The Army has been proactive in attempting to face the issues that confront some of its returning warriors, such as vehicle accidents, alcohol abuse, domestic violence, divorce, infidelity, sexual assault, financial issues, and just about any other issue that our society faces.
“I know doing 15 months is hard – but heck, after eight or nine months back in the states, you might be saying ‘Man, I wish I were back there,'” he joked, before turning serious on his concern for the health and welfare of his returning Soldiers.
He said there are quite a few significant challenges the Army is facing with redeploying Soldiers back at home station that don’t necessarily exist while deployed. Perhaps the key difference is that while deployed, the squad leaders, platoon sergeants, first sergeants and sergeants major are there with them, 24 hours a day, 7 days a week, 365 days a year. As such, it is vital to keep an eye on Soldiers once they return as well.
“In some aspects, you have it easier here. It may not seem like that, but it’s true,” he said. “Okay, take out the rockets and the IEDs or the small-arms attacks and all that, and you’ve got it pretty easy here because you’ve got these guys under your wing.”
It is when returning to Fort Carson or Fort Hood that issues will arise, he continued. It is a leadership challenge that will require as much work and dedication as was committed to preparing Soldiers for war.
“That’s when the hard work is going to start,” he added. “Any first sergeant or sergeant major who says ‘I’ve seen everything,’ hasn’t seen anything until he’s returned from a 15 month deployment.”
He also wanted to make another point quite clear for his gathered leaders – the mission continues. Although the end may be in sight in Iraq, it still remains to be seen in Afghanistan.
As to what the leaders could expect in the future, he was quite blunt and forthright:
“If any of you think you’re not going to Afghanistan, I guess that means that you are planning on retiring when you get back,” he said. “All bets are off. It’s persistent conflict, and the enemy gets a vote. This is going to keep going, and you all need to understand that.”
Following his brief, he headed over to meet with the brigade’s Soldiers at the packed Rosenberg Cafe.
“The most important thing that the Army has is sitting in this room – and that’s you Soldiers,” said Carey, after a brief introduction. “Everyone is proud of the job you have done and continue to do.”
He spoke with the Soldiers about a wide variety of subjects but returned to a recurring theme of what he spoke to their enlisted leaders about.
“We need you,” he said. “We need you to stay healthy. It’s easier to take care of each other here than it is when you get back to home station, but I need you to take care of each other at home station as well.
“That sergeant, that lieutenant, that first sergeant who is watching over you here is not going to be there 24-7 when you redeploy.”
As such, he emphasized the importance of the Soldiers helping to take care of each other – which is what Soldiers do.

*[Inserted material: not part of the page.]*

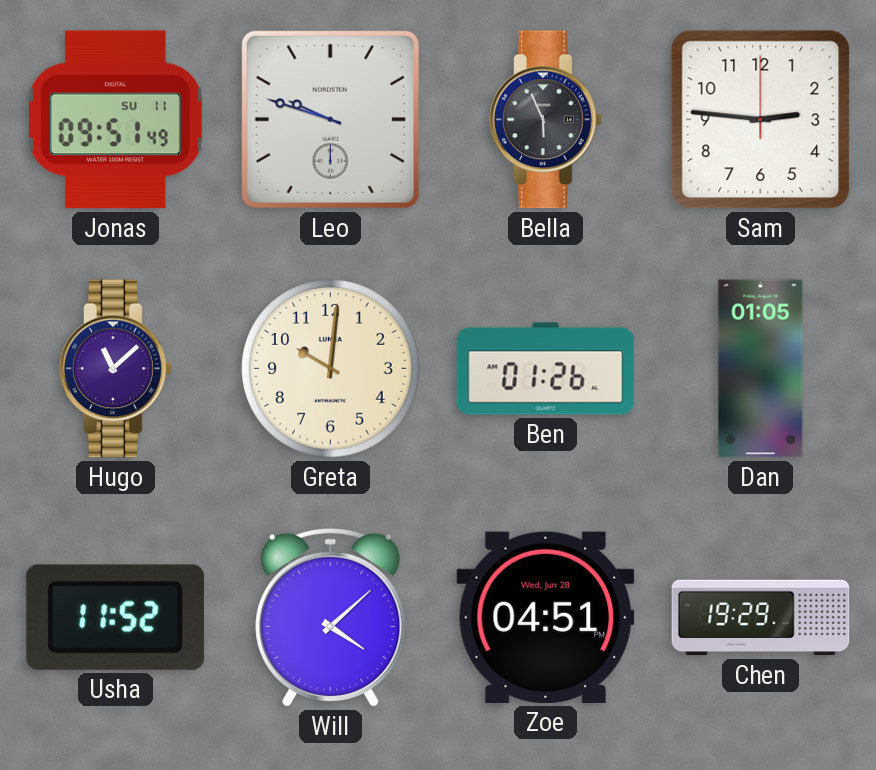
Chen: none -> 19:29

He also told the Soldiers that they should be proud of their accomplishments and the accomplishments of their unit. It is also important, he added, for them to share their experiences and tell their fellow Americans what they did while deployed in service of their nation.
In closing, he wished the Soldiers a Merry Christmas and a happy holiday season and thanked them for their service.

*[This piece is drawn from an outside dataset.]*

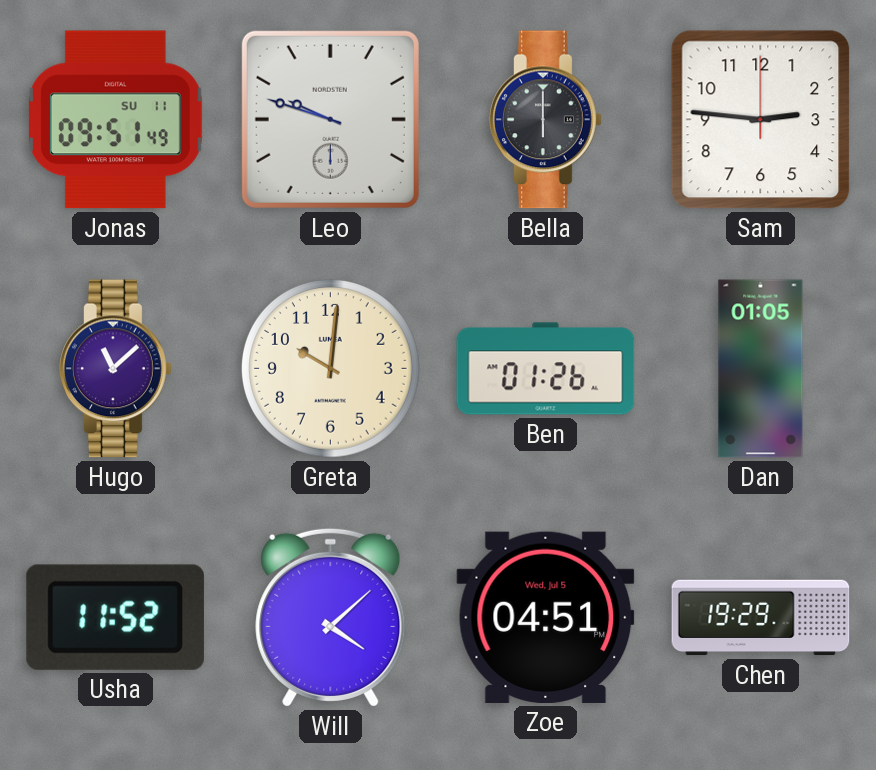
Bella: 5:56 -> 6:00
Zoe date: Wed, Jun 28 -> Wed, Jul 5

“Take care of yourself. From the bottom of our hearts, we thank you,” he said. “You are keeping your Families safe by being here. I’d rather be fighting here than in New York, Chicago or Los Angeles. Let’s fight them here and not at home.
“Good luck and God speed.”
Carey serves as the 15th command sergeant major of U.S. Army Forces Command, a position he has served since Jan. 25, 2006. His previous assignments as a command sergeant major include serving as the senior enlisted leader for XVIII Airborne Corps at Fort Bragg, N.C. and Multi-National Corps – Iraq; with the Combined Joint Task Force 180 in Afghanistan; and with the 10th Mountain Division and Fort Drum, N.Y.